Ao nosso Jornal, o presidente da CVR Tejo realçou o “forte investimento” que tem sido feito na região, ao nível tecnológico e na plantação de castas mais adaptadas, sublinhando que passou a época em que a única preocupação era produzir em quantidade. No seu entender, a região tem vindo a produzir vinhos de qualidade “ímpar” e com equilíbrio no preço, uma relação que, afirmou, tem sido apreciada pelos consumidores.
Para o futuro, o responsável não tem dúvidas que a região vai crescer e conquistar, cada vez mais, cota de mercado nacional e internacional: “Aí, o mérito é dos nossos produtores e do trabalho desenvolvido nos últimos 30 anos.

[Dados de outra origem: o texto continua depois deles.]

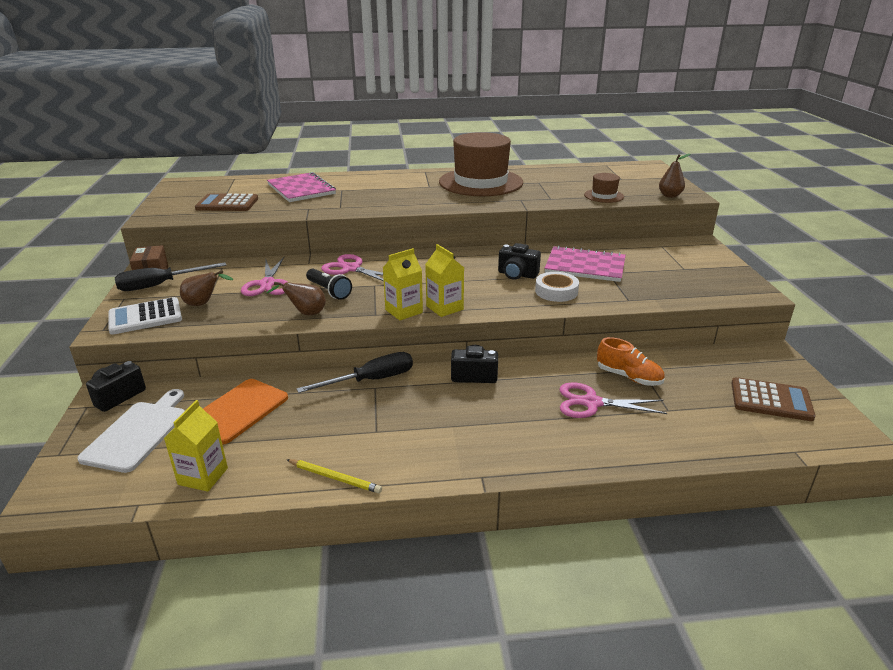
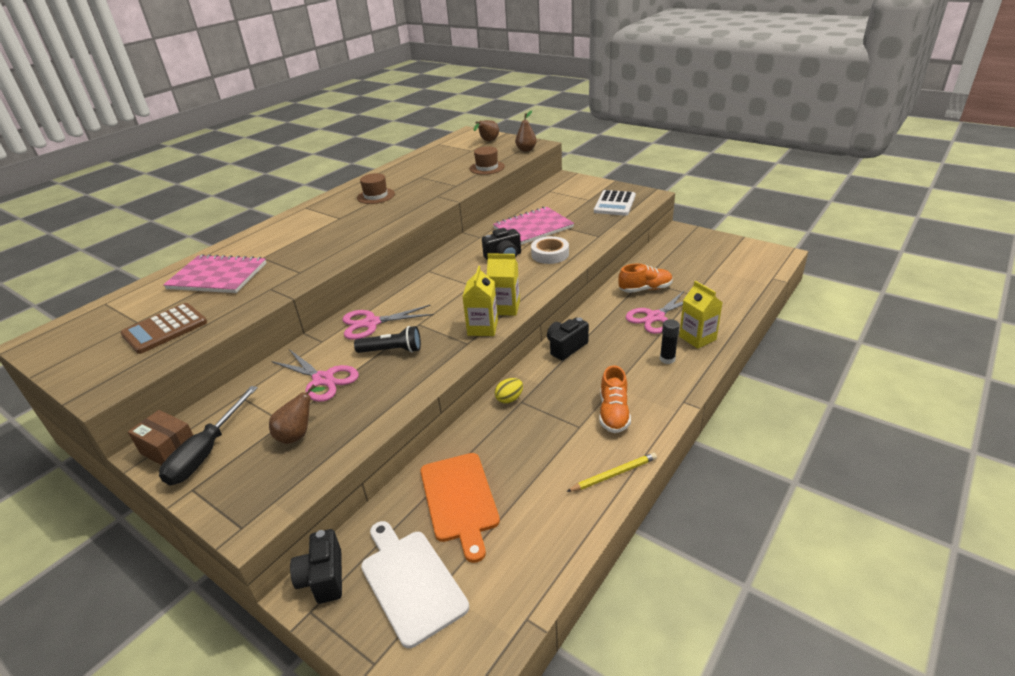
camera: 45 degrees left, 5 degrees up
(145, 317) = (263, 485): white calculator -> white calculator (614, 204)
(203, 476) = (531, 556): yellow carton -> yellow carton (697, 338)
(305, 313) = (412, 378): brown pear -> brown pear (488, 141)
(371, 380) = (509, 399): black screwdriver -> yellow egg
(415, 442) = (614, 413): none -> orange shoe
(480, 182) = (376, 196): brown hat -> brown hat, size x0.44
(534, 439) = (667, 359): none -> black glue stick
(771, 400) = (722, 258): brown calculator -> none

Um percurso que já envolve mais do que uma geração. O que a região tinha de bom, já cá estava. Há agora uma nova geração, e foram renovadas e elevadas as técnicas de produção. Há novos processos introduzidos, quer na vindima, quer na vinificação, e tudo isso, em conjunto, veio proporcionar vinhos de melhor qualidade e que conseguem atingir classificações e prémios que, se calhar, eram impensáveis há 20 anos”.
Nestes dois dias de Jornadas, as manhãs foram dedicadas à partilha de informação, de experiências e ao debate, e as tardes reservadas ao “trabalho de campo”, com a visita a produtores de Vinhos do Tejo em que o enoturismo é uma vertente de relevo para o negócio, tais como a Casa Cadaval, em Muge, e Quinta da Lagoalva, em Alpiarça e Quinta da Lapa, em Manique do Indendente.
As Jornadas de Enoturismo do Centro de Portugal são uma iniciativa promovida por uma comissão organizadora, composta pela Comissão Vitivinícola da Bairrada, Comissão Vitivinícola da Beira Interior, Comissão Vitivinícola Regional do Dão, Comissão Vitivinícola da Região de Lisboa, Comissão Vitivinícola Regional do Tejo, Turismo Centro de Portugal e Escola de Hotelaria e Turismo de Coimbra, e desenvolvida ao abrigo do Programa Valorizar, da Turismo de Portugal. Conta com o apoio da Comissão de Coordenação e Desenvolvimento da Região Centro (CCDRC) e da Câmara Municipal de Santarém.